Nella storia della medicina una delle modalità vincenti per eradicare una malattia infettiva è la prevenzione del contagio attraverso l’utilizzo di un vaccino. L’epatite C invece rappresenta un’eccezione: grazie ai nuovi farmaci antivirali ad azione diretta il virus può essere eliminato nella maggior parte dei casi. Un successo mai registrato prima nella storia della malattia che ha indotto l’Organizzazione Mondiale della Sanità -come è stato più volte ribadito all’International Liver Congress da poco conclusosi ad Amsterdam- a dichiarare l’obiettivo eradicazione entro il 2030. Un traguardo ambizioso ma possibile vista la straordinaria potenza delle nuove molecole sbarcate sul mercato.
Epatite C: non è solo questione di fegato
«L’epatite C -spiega la professoressa Gloria Taliani, Ordinario di malattie infettive presso l’Università La Sapienza di Roma- è una malattia del fegato causata dal virus HCV. La sua presenza è in grado di scatenare una reazione immunitaria che, a lungo termine, danneggia in maniera irreversibile l’organo portando a cirrosi e carcinoma epatico». Nel nostro Paese si stima che il 60% dei mille e più trapianti di fegato che si effettuano ogni anno siano causati dal virus C. Attenzione però a pensare che la malattia sia esclusiva del fegato. «L’epatite C -continua l’esperta- è una malattia sistemica a tutti gli effetti e chi ne soffre con il tempo va incontro a diabete, insufficienza renale e malattie cardiovascolari». Ecco perché eliminare il virus è di fondamentale importanza per lo stato di salute di chi è affetto dalla patologia.

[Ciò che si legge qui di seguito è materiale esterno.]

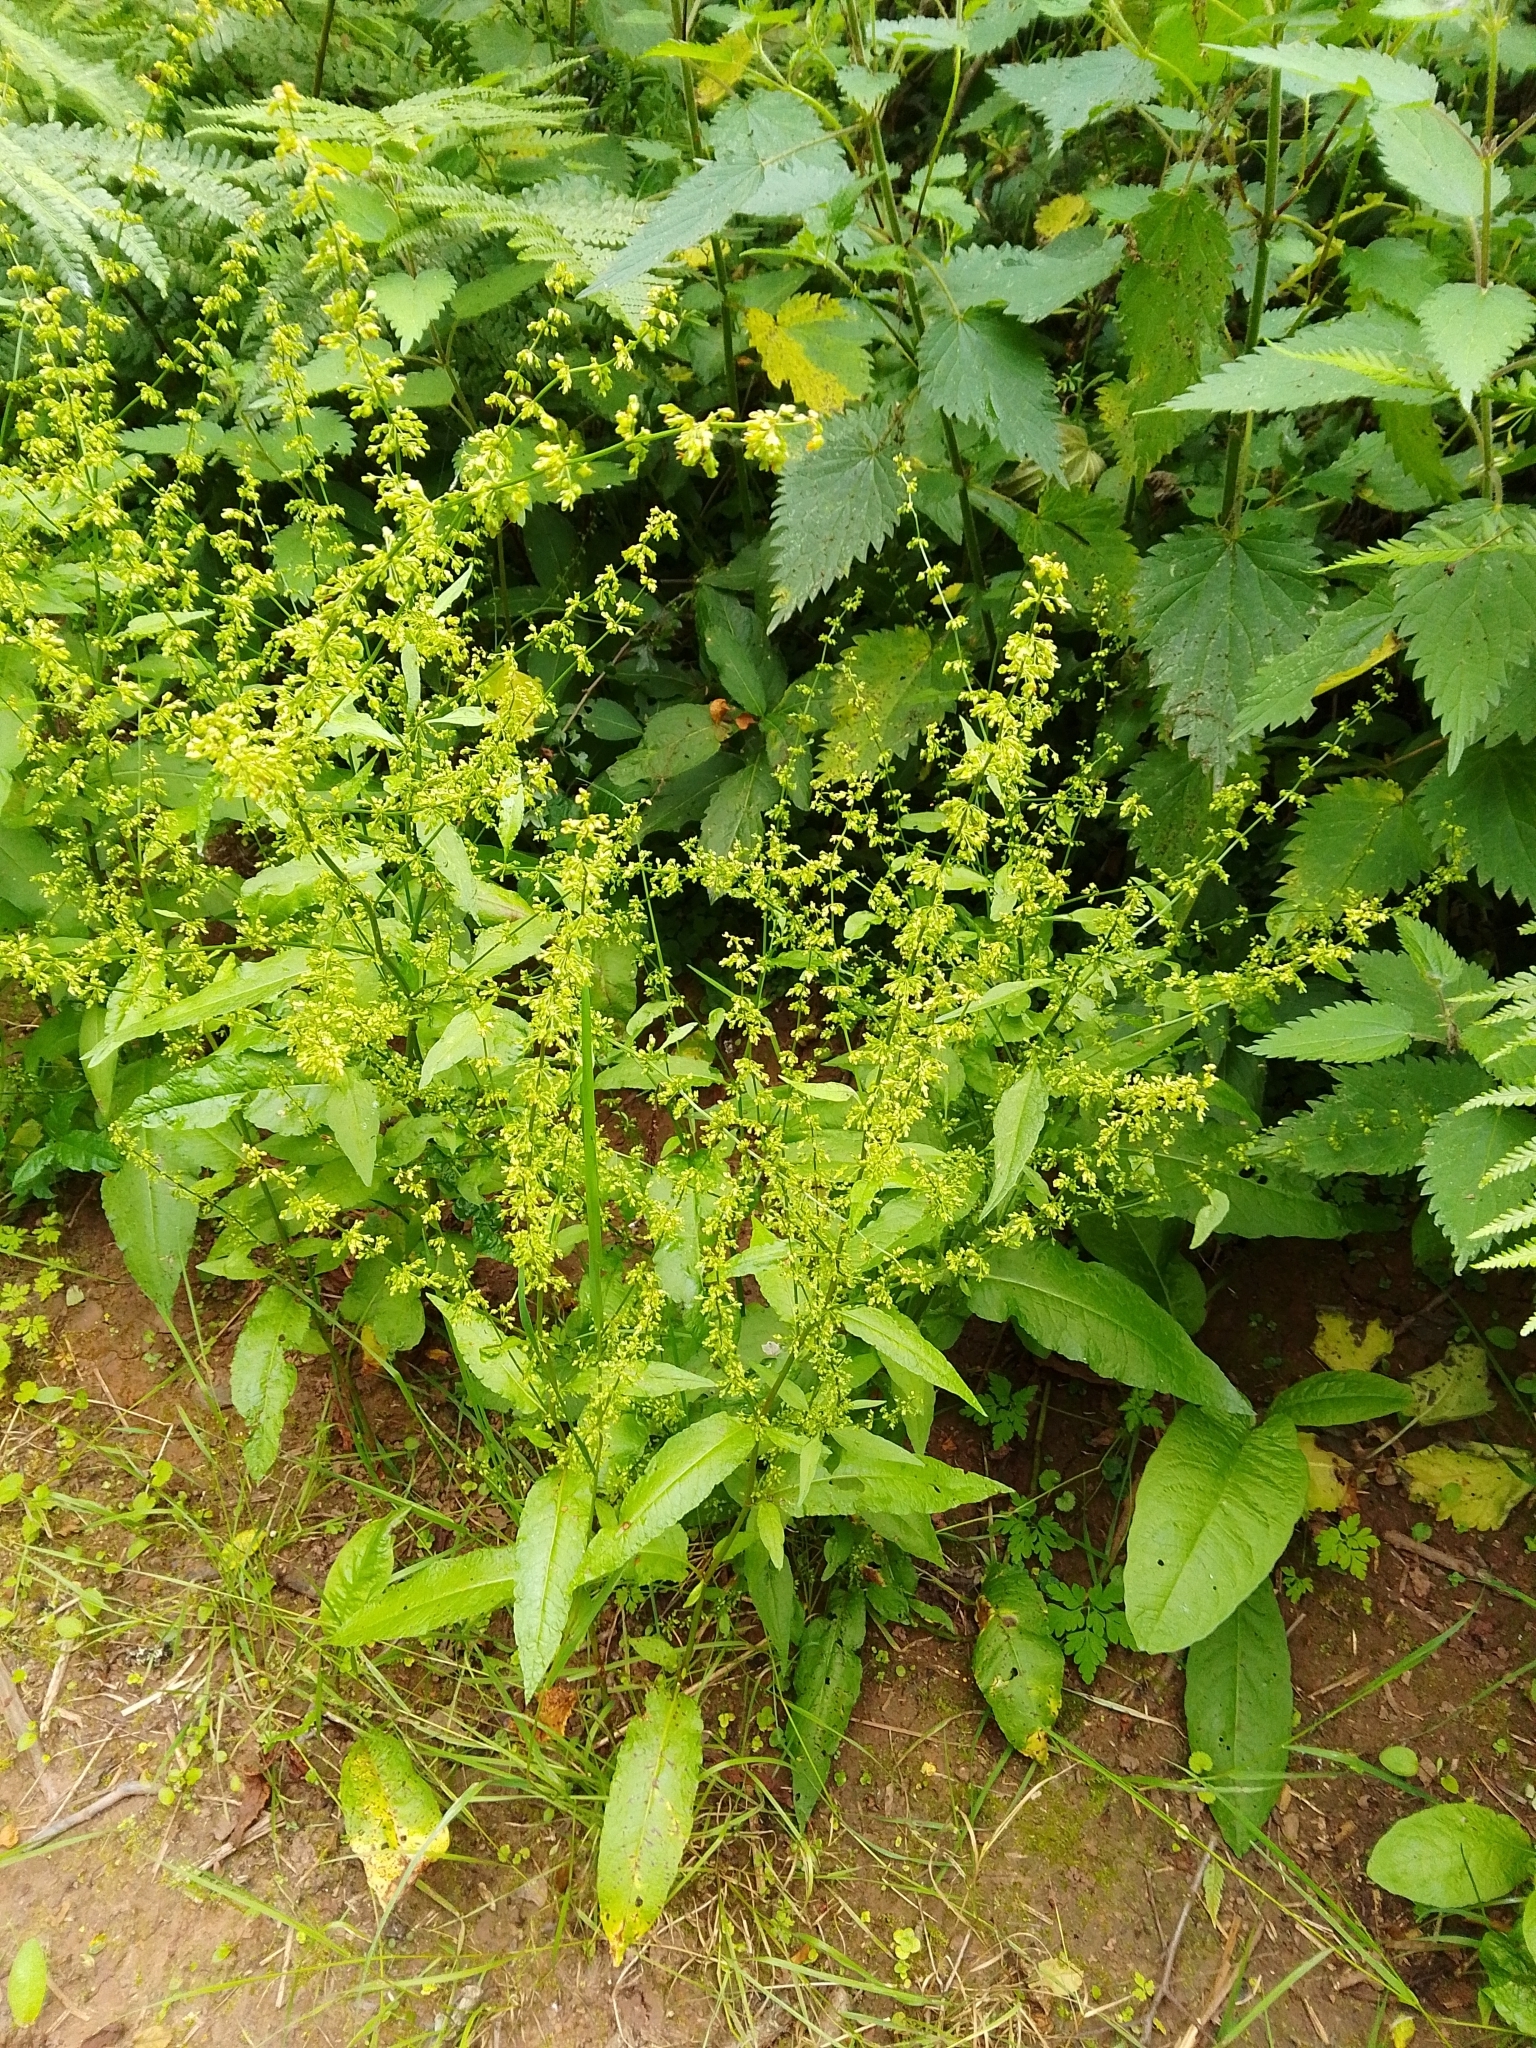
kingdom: Plantae
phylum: Tracheophyta
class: Magnoliopsida
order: Caryophyllales
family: Polygonaceae
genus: Rumex
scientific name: Rumex sanguineus
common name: Wood dock
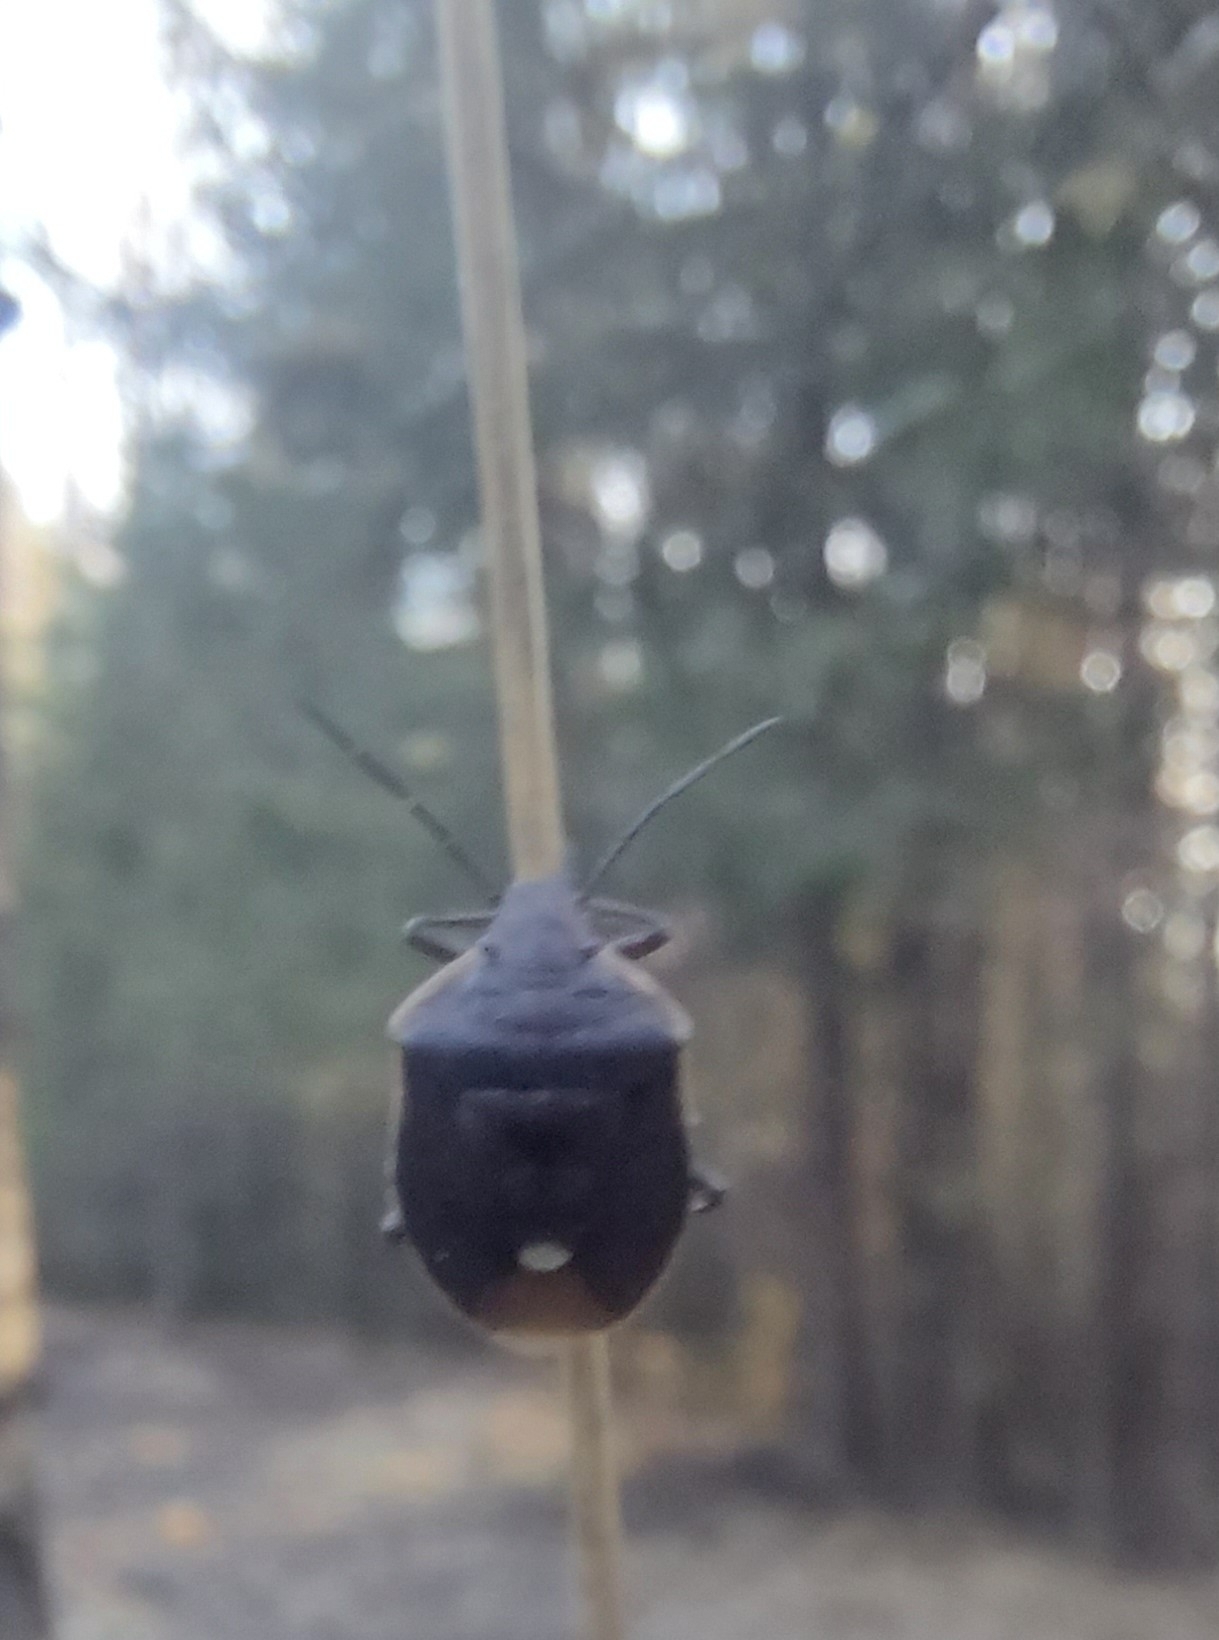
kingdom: Animalia
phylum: Arthropoda
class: Insecta
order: Hemiptera
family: Pentatomidae
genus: Chlorochroa
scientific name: Chlorochroa pinicola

Oggi con gli antivirali diretti il virus si elimina nel 97% dei casi
Sino a pochi anni fa la cura principe per l’epatite C era rappresentata dalla somministrazione di interferone e ribavirina, molecole che avevano successo in meno della metà dei casi e che si associavano a pesanti effetti collaterali che spesso costringevano medico e malato a sospendere la terapia. Oggi invece la situazione è radicalmente cambiata: «grazie allo sviluppo di antivirali ad azione diretta capaci di agire sui molteplici meccanismi che il virus mette in atto per replicarsi, è possibile curare definitivamente la malattia nella quasi totalità dei casi. Percentuali di successo, ottenibili in sole 12 settimane e in alcuni casi anche in 8, che si aggirano mediamente intorno al 97%. Uno scenario impensabile sino a meno di dieci anni fa» spiega il professor Antonio Craxì, ordinario in gastroenterologia all’Università degli Studi di Palermo. Guarigioni che nei casi più gravi significa poter evitare di ricorrere al trapianto di fegato.
Efficacia degli antivirali dimostrata anche al di fuori degli studi clinici
Dopo un periodo relativamente breve di sperimentazione di queste nuove molecole oggi nel nostro Paese sono già diverse le formulazioni utili a trattare i malati al di fuori dei trials clinici. Tra le ultime approvate da AIFA c’è la combinazione elbasvir/grazoprevir (sviluppata da MSD). L’attesa sulla bontà di queste due molecole era grande poiché gli ottimi risultati ottenuti nelle sperimentazioni non per forza sono garanzia di successo nella popolazione non selezionata. «Oggi -continua Craxì- i dati in real life relativi a questa combinazione ci dicono che gli antivirali funzionano e hanno percentuali di efficacia pari e in alcuni casi addirittura superiori rispetto agli studi registrativi». Un risultato importante, presentato al congresso olandese, in linea con altri dati real life di altre molecole.
Ora bisogna agire contro il genotipo 3
Attenzione però a cantare vittoria. Che fare nei rari casi in cui la persona fallisce la cura per lo sviluppo di una resistenza? Come trattare “varianti” del virus difficili da eliminare come ad esempio il genotipo 3? «In questi casi è fondamentale che la ricerca continui al fine di individuare nuovi possibili bersagli per mettere fuori gioco il virus» conclude Craxì. A tal proposito al congresso sono stati presentati alcuni importanti dati relativi alle molecole glecaprevir/pibrentasvir (sviluppate da AbbVie). La combinazione, attiva su tutti i genotipi virali di epatite C, si è dimostrata efficace in sole 8 settimane nel 95% dei casi degli individui affetti da genotipo 3. Cure dunque sempre più mirate e brevi. Un ulteriore passo avanti nella strada che porterà all’eradicazione dell’epatite C.